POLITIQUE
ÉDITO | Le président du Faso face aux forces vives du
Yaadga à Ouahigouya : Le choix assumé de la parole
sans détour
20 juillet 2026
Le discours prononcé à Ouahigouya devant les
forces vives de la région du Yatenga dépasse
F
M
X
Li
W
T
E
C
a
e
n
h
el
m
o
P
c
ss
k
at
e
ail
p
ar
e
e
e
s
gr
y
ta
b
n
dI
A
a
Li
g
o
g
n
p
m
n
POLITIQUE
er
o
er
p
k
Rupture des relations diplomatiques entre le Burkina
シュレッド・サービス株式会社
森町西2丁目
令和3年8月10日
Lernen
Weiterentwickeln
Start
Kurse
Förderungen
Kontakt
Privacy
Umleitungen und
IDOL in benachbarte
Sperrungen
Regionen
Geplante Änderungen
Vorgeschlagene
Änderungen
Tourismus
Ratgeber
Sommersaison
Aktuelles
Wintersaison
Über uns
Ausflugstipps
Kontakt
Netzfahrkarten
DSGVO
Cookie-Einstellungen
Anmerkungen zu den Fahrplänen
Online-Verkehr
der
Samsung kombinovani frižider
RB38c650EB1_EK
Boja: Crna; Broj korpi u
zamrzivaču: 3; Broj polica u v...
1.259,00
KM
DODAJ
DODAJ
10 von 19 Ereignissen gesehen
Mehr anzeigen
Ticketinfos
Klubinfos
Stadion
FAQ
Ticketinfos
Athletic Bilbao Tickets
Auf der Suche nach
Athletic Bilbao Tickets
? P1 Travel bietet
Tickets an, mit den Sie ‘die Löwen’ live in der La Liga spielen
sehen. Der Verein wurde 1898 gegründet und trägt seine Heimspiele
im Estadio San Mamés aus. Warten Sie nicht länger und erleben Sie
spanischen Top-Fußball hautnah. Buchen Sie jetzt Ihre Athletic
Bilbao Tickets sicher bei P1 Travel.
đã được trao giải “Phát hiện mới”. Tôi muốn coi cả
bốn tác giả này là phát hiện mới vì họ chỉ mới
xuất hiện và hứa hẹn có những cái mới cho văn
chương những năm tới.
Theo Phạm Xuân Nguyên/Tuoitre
══════
What the task requires
Scan the material above for the word "forces", and copy each line where it appears.

Answer section
ÉDITO | Le président du Faso face aux forces vives du
forces vives de la région du Yatenga dépasse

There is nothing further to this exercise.